Traditional Tunisian domestic architecture consists of one- or two-level houses arranged around courtyards or patios. To achieve a contemporary expression of these indigenous arrangements for this hotel, the architect created an ordered series of symmetrical interior courtyards connected along a main longitudinal axis, from which secondary axes open. The hotel courtyards are paved, and are entered by two or four porticoes. All are simply ornamented by delicate ceramic decoration in the form of banding and panels. The innermost courtyards, some of them planted with orange trees or jasmine, have the intimate quality of private gardens. Water is the most important element. As in all the great Arabo-Islamic landscapes, it fills pools, runs off through little channels and jets forth in fountains under pergolas. Covered walkways and galleries offer shade. The jury found particularly praiseworthy "the restraint with which materials and forms have been used, and the subdued nature of the colour scheme which enable this group of buildings to achieve its imagery whilst avoiding pastiche."
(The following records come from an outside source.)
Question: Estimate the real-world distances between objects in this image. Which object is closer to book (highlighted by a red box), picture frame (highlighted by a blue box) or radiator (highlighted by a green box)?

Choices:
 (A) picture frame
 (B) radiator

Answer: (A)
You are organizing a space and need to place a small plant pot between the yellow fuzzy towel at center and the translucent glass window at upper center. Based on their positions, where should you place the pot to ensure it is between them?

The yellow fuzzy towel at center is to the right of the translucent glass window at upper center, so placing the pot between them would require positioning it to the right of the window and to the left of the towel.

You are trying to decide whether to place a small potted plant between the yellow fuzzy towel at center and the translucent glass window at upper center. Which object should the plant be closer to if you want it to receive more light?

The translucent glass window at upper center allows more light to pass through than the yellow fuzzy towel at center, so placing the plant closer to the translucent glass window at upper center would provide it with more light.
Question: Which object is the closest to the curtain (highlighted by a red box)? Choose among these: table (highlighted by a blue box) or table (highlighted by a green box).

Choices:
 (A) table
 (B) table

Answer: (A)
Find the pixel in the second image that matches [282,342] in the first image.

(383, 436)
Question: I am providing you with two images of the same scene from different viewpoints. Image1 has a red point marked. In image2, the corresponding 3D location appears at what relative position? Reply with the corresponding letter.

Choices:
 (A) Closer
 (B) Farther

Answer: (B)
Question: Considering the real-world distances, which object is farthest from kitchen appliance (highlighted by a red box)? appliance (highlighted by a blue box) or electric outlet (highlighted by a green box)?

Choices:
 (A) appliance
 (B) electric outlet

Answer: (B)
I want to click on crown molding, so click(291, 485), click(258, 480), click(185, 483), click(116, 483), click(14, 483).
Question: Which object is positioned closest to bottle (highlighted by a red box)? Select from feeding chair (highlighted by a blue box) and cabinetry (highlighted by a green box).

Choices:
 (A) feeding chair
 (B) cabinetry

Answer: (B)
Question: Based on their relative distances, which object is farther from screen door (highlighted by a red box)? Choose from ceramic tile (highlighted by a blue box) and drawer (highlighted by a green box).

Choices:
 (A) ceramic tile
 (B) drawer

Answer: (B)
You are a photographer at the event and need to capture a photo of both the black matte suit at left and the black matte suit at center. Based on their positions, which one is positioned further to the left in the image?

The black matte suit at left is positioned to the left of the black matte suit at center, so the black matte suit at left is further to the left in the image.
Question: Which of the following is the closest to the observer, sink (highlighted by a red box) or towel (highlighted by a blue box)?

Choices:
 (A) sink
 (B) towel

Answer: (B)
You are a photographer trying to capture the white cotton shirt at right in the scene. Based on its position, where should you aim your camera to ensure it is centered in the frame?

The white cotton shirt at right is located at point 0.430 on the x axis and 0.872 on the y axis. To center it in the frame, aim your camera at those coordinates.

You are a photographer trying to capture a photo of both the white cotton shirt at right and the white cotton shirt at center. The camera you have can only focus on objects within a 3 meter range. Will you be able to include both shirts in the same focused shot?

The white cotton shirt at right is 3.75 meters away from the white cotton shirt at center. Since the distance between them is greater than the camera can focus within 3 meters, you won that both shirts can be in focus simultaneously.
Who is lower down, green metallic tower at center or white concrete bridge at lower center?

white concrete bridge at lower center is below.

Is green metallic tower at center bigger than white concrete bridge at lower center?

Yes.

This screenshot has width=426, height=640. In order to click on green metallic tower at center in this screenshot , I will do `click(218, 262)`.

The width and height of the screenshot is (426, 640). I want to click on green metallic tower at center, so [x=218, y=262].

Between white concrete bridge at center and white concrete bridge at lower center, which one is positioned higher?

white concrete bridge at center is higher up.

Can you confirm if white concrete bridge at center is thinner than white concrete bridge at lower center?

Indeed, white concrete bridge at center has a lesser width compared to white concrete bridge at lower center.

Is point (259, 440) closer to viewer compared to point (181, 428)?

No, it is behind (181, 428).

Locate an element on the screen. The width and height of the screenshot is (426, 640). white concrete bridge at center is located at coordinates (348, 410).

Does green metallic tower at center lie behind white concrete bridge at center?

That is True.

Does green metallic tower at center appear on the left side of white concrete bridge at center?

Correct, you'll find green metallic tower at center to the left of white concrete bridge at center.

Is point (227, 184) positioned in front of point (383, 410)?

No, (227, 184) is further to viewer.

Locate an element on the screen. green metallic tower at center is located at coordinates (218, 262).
Cantacuzino, Sherban, editor. Architecture in Continuity. New York: Aperture, 1985.
Architecture in Continuity celebrates projects throughout the Islamic world that most successfully preserve indigenous forms while providing for the future, It honors the insight, imagination, and skill that brought these projects into physical reality. The Aga Khan Awards attention to the extraordinary effort required to develop an architecture both practical and spiritual is dramatically reflected in this volume, the second (1983) of the Aga Khan Award for Architecture series. The eleven projects found in nine countries from Mali to Pakistan, from Yugoslavia to Malaysia, range from hotels to mosques, from housing to an impressive air terminal for pilgrims to Mecca. The Award winners show a deep respect for tradition, displayed in the historic buildings restored for contemporary purposes. Everyone connected with each project - the architect, client, and builder, the local craftsmen, artisans, and consultants - is honored for contributing to an integrity of purpose, to a spirit that is of and for the people. This collection of color photographs by some of the world's finest photographers exquisitely depicts the Award-winning buildings. The introduction and three essays, by distinguished architects and architectural historians, explore the projects in terms of the pressures confronting emerging Muslim countries, the influence of the Western postindustrial world, and traditional Muslim forms and values.